We have a project of having a kind of premade-standard-retailler-datawarehouse in the Cloud (hosted on a SQL Server somewhere, and with reports on that).
We send a little software to different customers having the same source system, lets say SAP. Then, they download it, install it, enter the SAP connexion information, then click "EXTRACT MY DATA". The data is then extracted from the source system and sent over the web to my Cloud Datawarehouse.
We may have 10...20..50...500 customers...depending on the strenght of the sales team...
I want to have only ONE datawarehouse (ONE fact table and ONE version of each Dims). They will be partitionned over a key that uniquely identify each customers (ranging from 1 to ...).
I was thinking to create one database for each customers (lot of sense), or maybe on schema
for each customers in the same database (less sense),... but then I'll have to maintain 40 versions of everything (fact / dinensions)...not good.

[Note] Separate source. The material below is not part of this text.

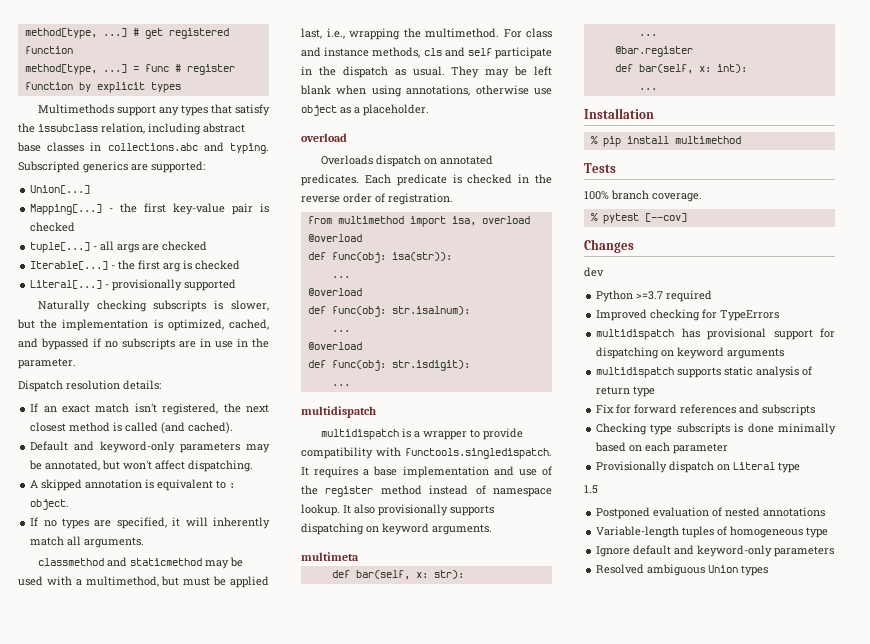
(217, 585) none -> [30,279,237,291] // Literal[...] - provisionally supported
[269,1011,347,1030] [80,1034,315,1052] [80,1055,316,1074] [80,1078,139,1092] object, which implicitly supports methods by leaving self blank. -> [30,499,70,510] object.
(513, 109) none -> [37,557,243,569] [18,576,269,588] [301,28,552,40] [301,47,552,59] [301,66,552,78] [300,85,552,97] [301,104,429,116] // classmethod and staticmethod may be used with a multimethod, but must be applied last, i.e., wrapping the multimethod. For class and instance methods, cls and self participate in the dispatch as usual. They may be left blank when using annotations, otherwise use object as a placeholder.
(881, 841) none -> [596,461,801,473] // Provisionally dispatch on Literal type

So my fact table (and every dimensions) have this key (uniqueCustomerKey) to partition the data. One partition for each customer.
My questions: Is that make sense?
Each customers wont have a lot of data in the fact table (max 3-4 millions of records each MAX).
Do anyone see a major caveat in my solution?
The fact table will then be clustered on the partitionKey + the date key
The dimension tables will be partition also the same way (partitionkey + dimKey)
thanks for you lights on that!